- **Aim of the task**
Copy the lines from the start of the records below through the line containing "vfov_deg: 38.0", both included, and leave out the pictures.

===== Supplied material

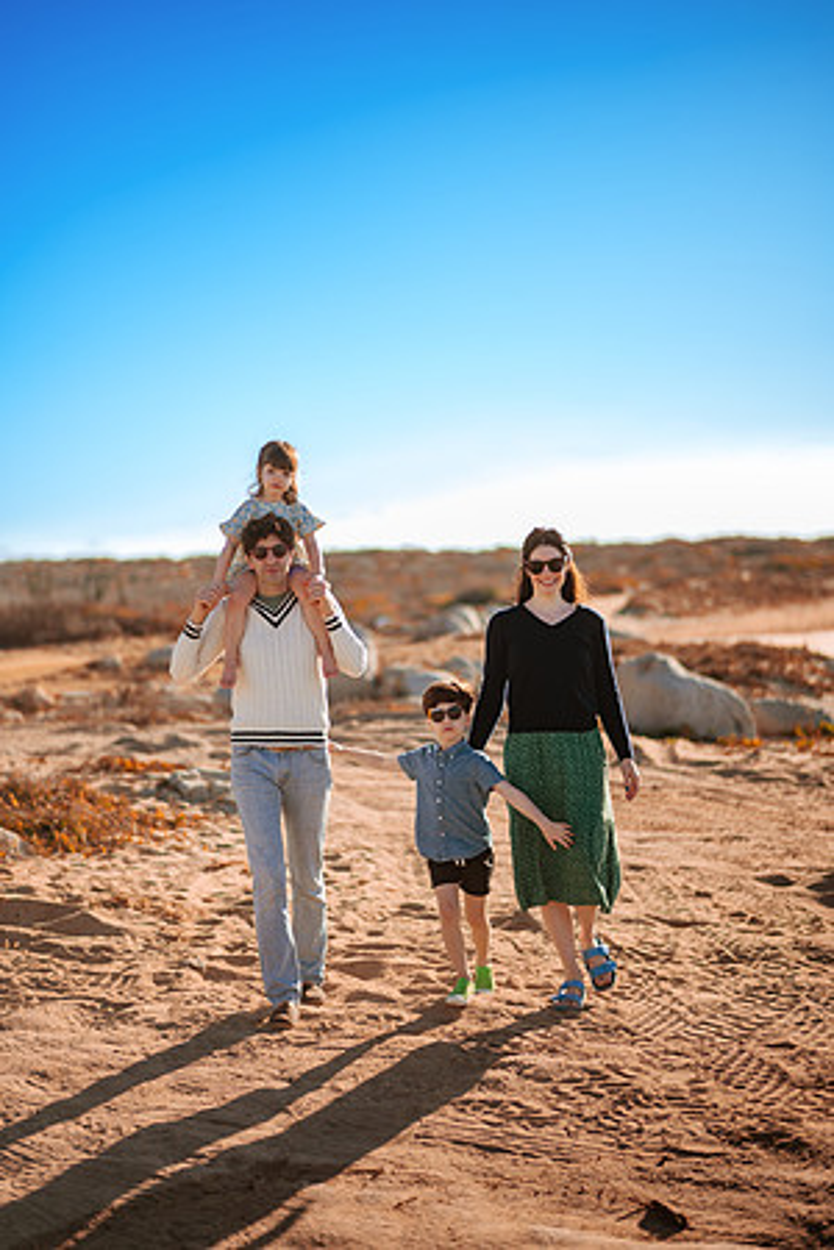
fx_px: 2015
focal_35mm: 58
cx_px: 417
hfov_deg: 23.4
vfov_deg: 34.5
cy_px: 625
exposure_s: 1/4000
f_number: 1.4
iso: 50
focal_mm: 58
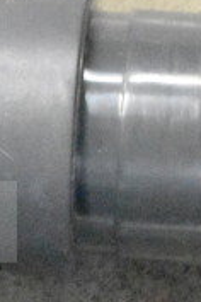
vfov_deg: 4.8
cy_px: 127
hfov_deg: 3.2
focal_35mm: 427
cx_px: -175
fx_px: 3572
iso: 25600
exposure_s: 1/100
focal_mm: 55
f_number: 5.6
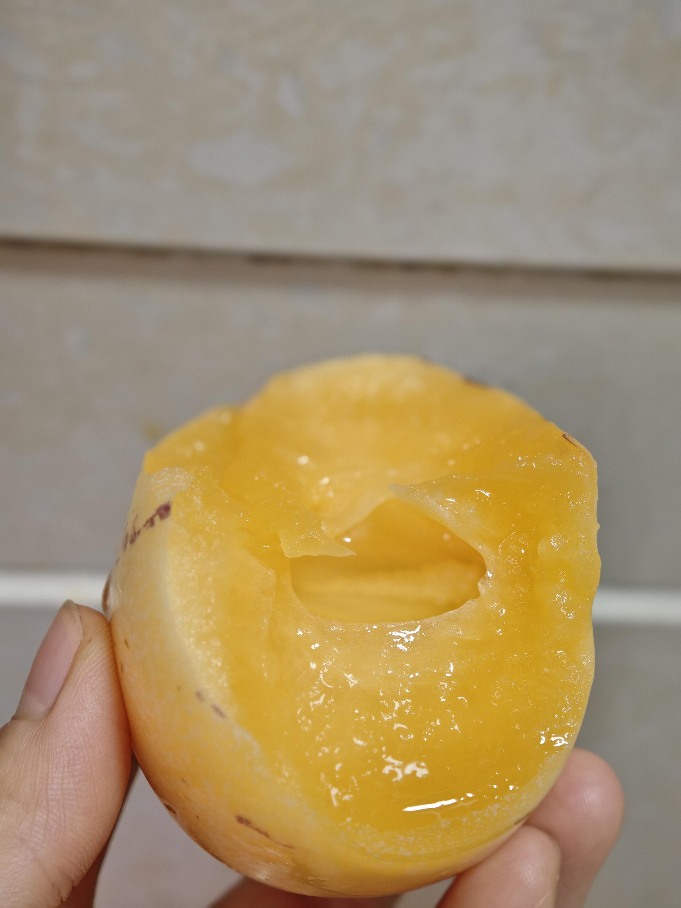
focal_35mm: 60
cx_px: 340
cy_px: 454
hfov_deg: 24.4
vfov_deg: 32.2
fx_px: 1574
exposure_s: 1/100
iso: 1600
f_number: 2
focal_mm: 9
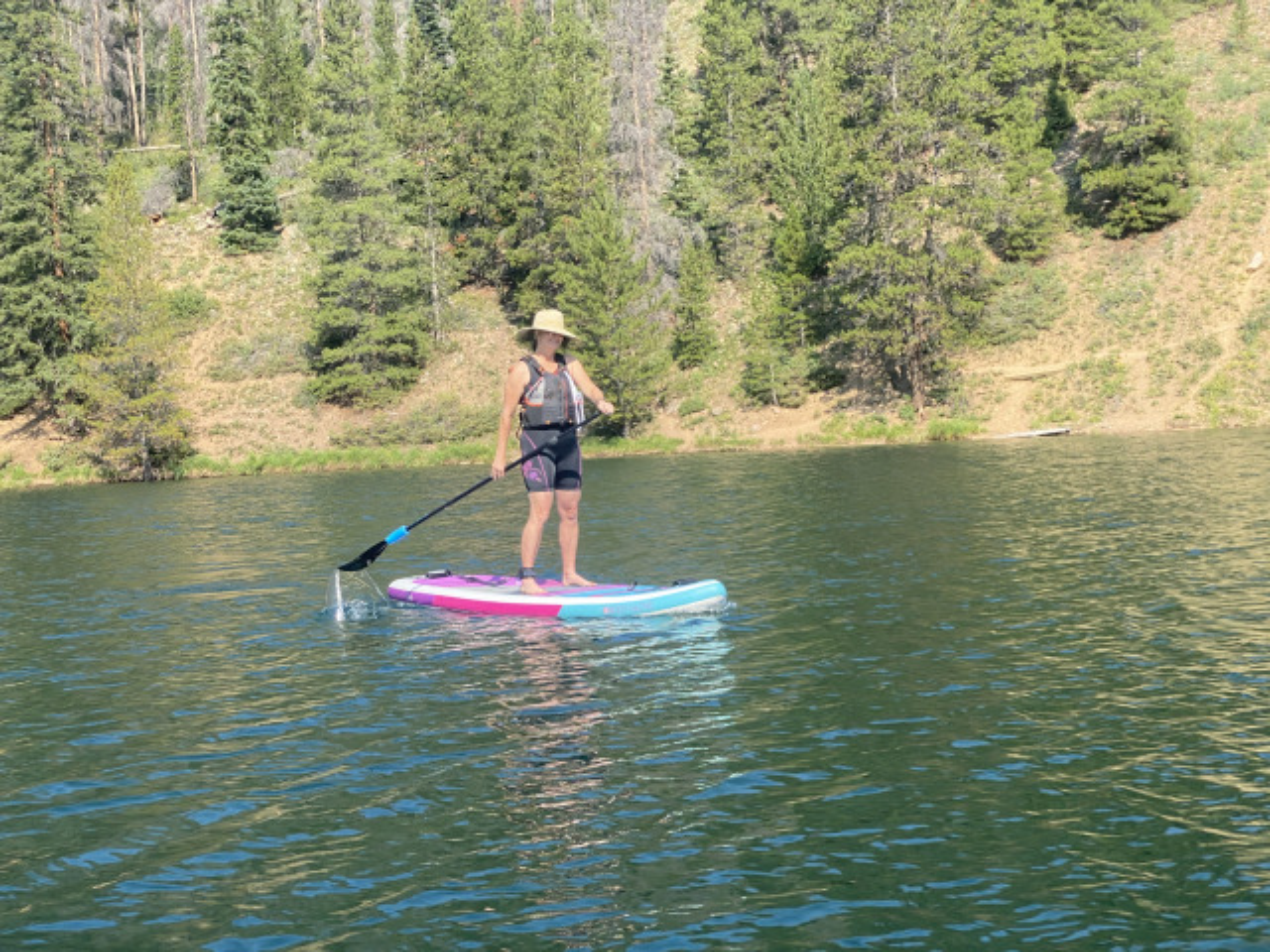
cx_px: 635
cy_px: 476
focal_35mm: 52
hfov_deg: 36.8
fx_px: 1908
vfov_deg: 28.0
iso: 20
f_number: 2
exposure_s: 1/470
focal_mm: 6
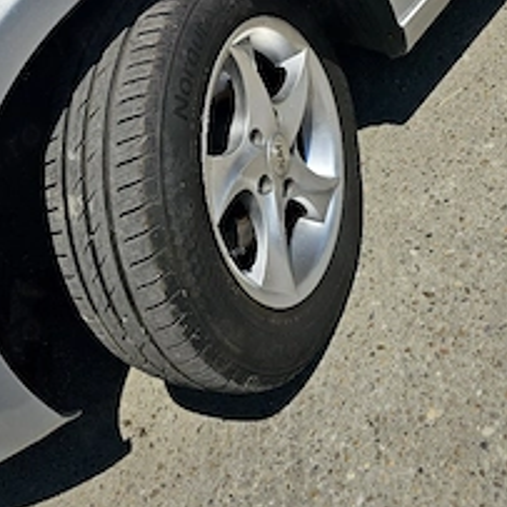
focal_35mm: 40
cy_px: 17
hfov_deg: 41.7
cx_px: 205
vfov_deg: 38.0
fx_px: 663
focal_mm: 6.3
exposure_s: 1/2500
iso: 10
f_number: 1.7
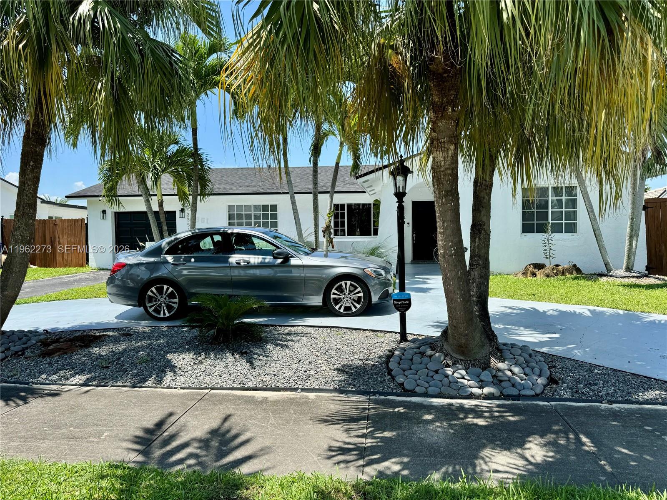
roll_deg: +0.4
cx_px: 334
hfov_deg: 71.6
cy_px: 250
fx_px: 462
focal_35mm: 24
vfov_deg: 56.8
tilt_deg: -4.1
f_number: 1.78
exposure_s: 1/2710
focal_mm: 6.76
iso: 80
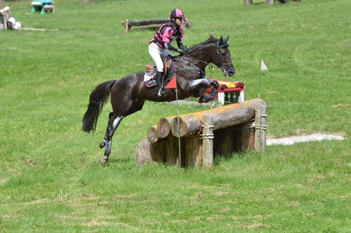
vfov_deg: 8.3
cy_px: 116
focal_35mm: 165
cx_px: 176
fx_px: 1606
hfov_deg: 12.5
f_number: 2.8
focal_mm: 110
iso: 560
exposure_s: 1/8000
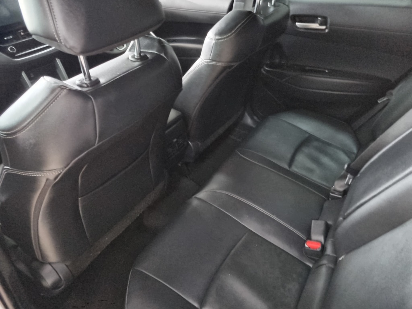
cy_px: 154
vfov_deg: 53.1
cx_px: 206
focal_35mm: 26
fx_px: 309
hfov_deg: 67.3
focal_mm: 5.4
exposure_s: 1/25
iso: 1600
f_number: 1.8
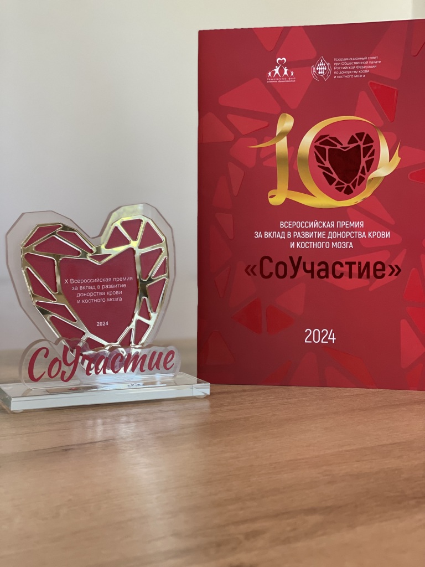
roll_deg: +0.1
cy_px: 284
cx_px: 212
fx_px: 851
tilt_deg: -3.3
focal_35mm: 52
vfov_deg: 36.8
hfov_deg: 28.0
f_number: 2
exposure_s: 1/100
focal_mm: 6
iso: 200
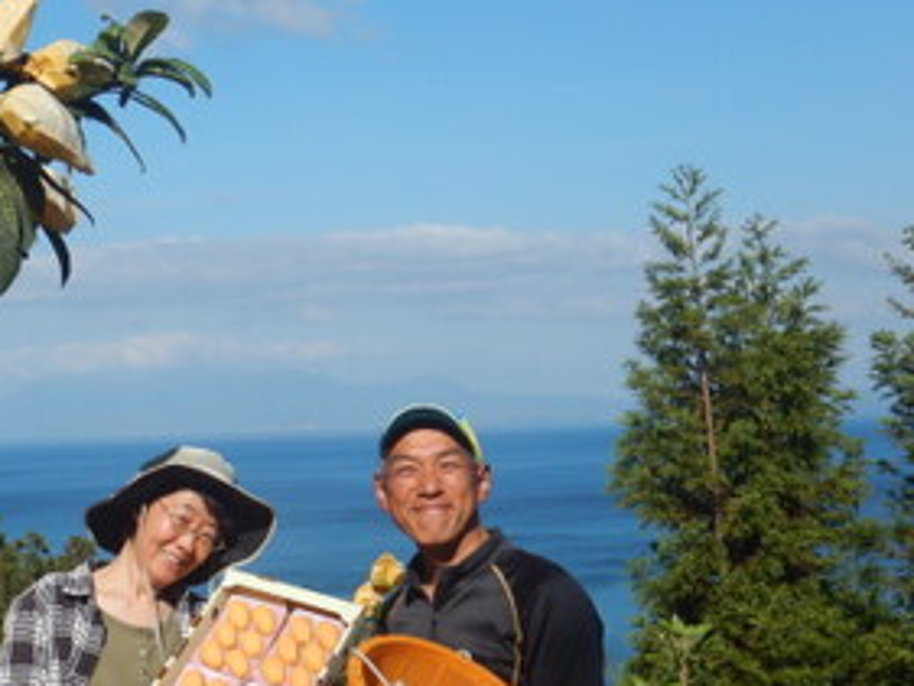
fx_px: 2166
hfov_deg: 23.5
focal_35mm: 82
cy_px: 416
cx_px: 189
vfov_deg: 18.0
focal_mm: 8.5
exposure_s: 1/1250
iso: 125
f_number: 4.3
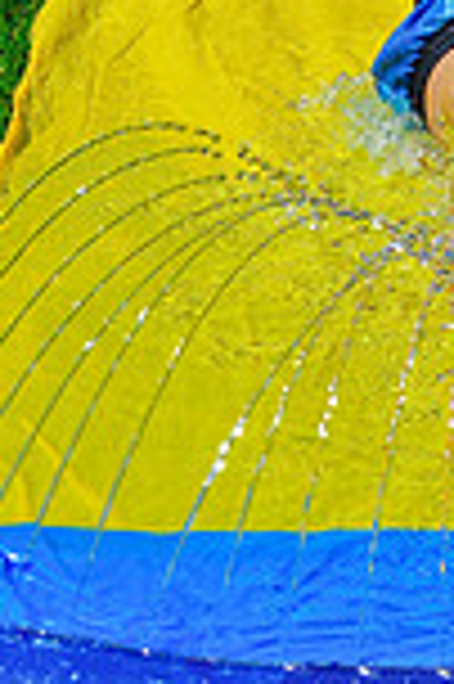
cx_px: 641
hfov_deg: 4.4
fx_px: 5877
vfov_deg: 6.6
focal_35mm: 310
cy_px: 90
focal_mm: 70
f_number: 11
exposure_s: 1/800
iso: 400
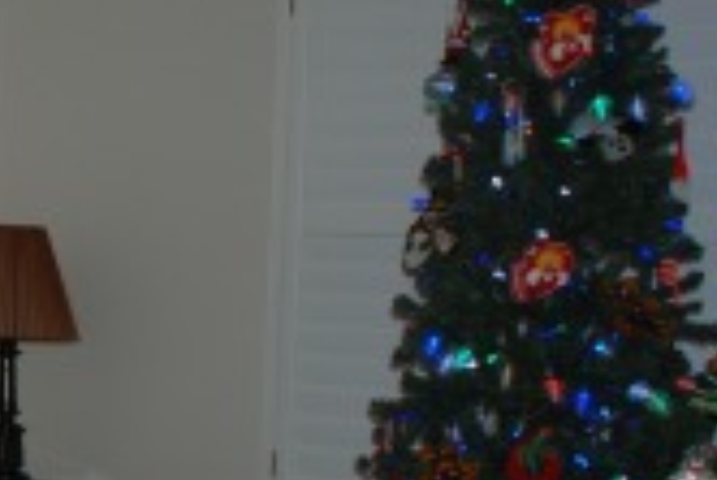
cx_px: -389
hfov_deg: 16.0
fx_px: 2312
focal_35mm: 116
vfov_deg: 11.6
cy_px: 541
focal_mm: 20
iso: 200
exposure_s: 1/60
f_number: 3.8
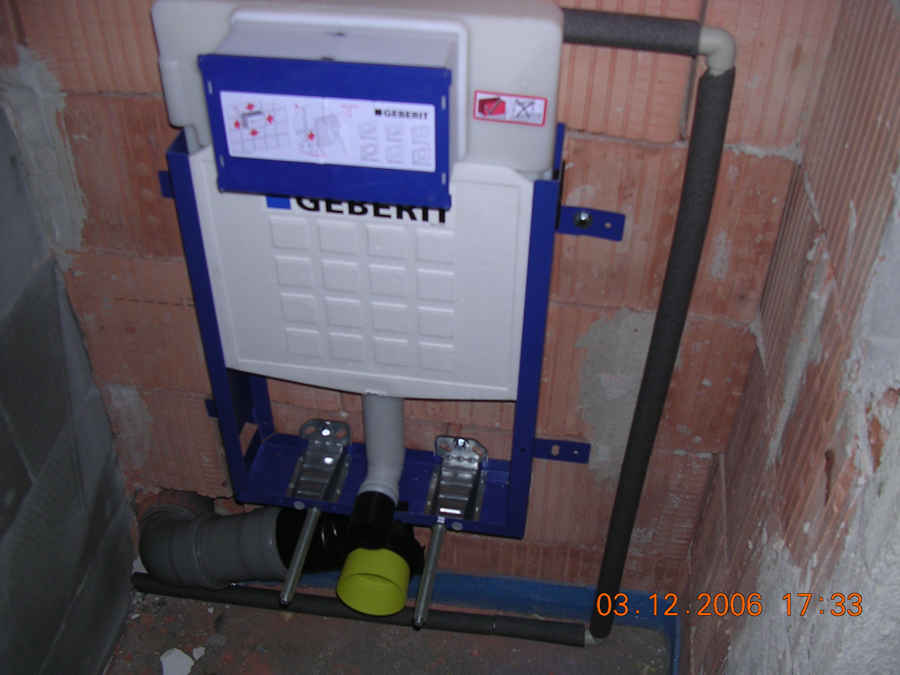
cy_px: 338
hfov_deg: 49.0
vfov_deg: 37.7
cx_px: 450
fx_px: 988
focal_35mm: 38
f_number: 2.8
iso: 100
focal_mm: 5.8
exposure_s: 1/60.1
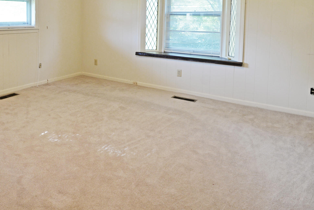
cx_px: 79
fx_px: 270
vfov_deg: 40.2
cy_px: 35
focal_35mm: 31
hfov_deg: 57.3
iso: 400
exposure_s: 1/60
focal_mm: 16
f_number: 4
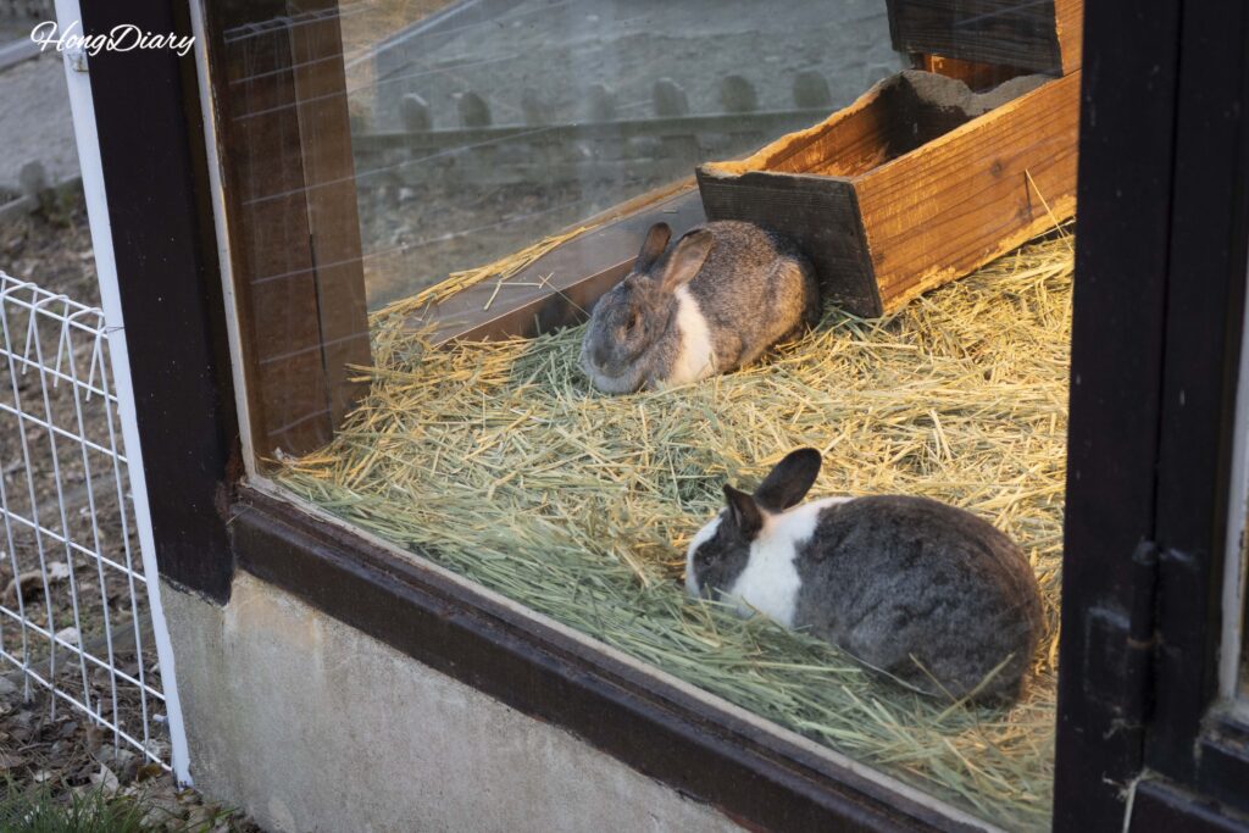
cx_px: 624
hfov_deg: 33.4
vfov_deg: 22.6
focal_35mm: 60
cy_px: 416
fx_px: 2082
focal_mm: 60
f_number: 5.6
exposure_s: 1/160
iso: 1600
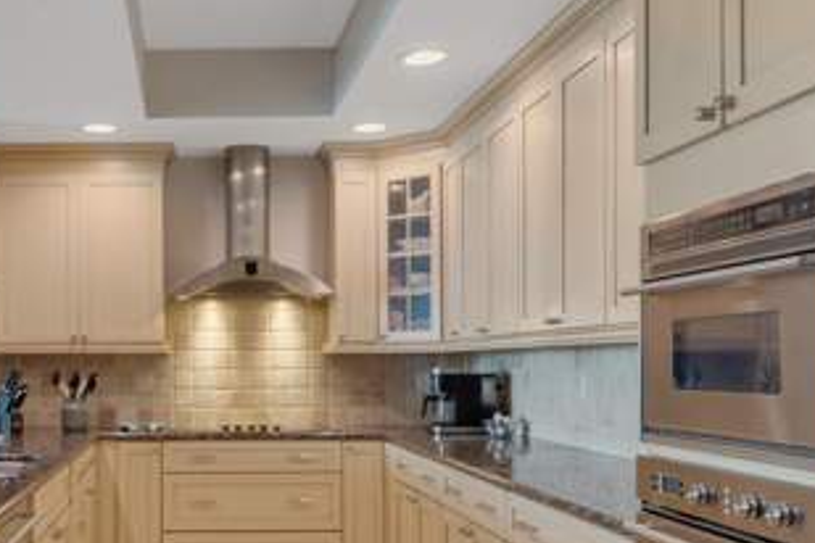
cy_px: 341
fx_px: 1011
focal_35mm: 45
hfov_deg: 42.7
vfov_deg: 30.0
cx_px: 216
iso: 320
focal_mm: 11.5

==========

- **Your response**
fx_px: 2015
focal_35mm: 58
cx_px: 417
hfov_deg: 23.4
vfov_deg: 34.5
cy_px: 625
exposure_s: 1/4000
f_number: 1.4
iso: 50
focal_mm: 58
vfov_deg: 4.8
cy_px: 127
hfov_deg: 3.2
focal_35mm: 427
cx_px: -175
fx_px: 3572
iso: 25600
exposure_s: 1/100
focal_mm: 55
f_number: 5.6
focal_35mm: 60
cx_px: 340
cy_px: 454
hfov_deg: 24.4
vfov_deg: 32.2
fx_px: 1574
exposure_s: 1/100
iso: 1600
f_number: 2
focal_mm: 9
cx_px: 635
cy_px: 476
focal_35mm: 52
hfov_deg: 36.8
fx_px: 1908
vfov_deg: 28.0
iso: 20
f_number: 2
exposure_s: 1/470
focal_mm: 6
focal_35mm: 40
cy_px: 17
hfov_deg: 41.7
cx_px: 205
vfov_deg: 38.0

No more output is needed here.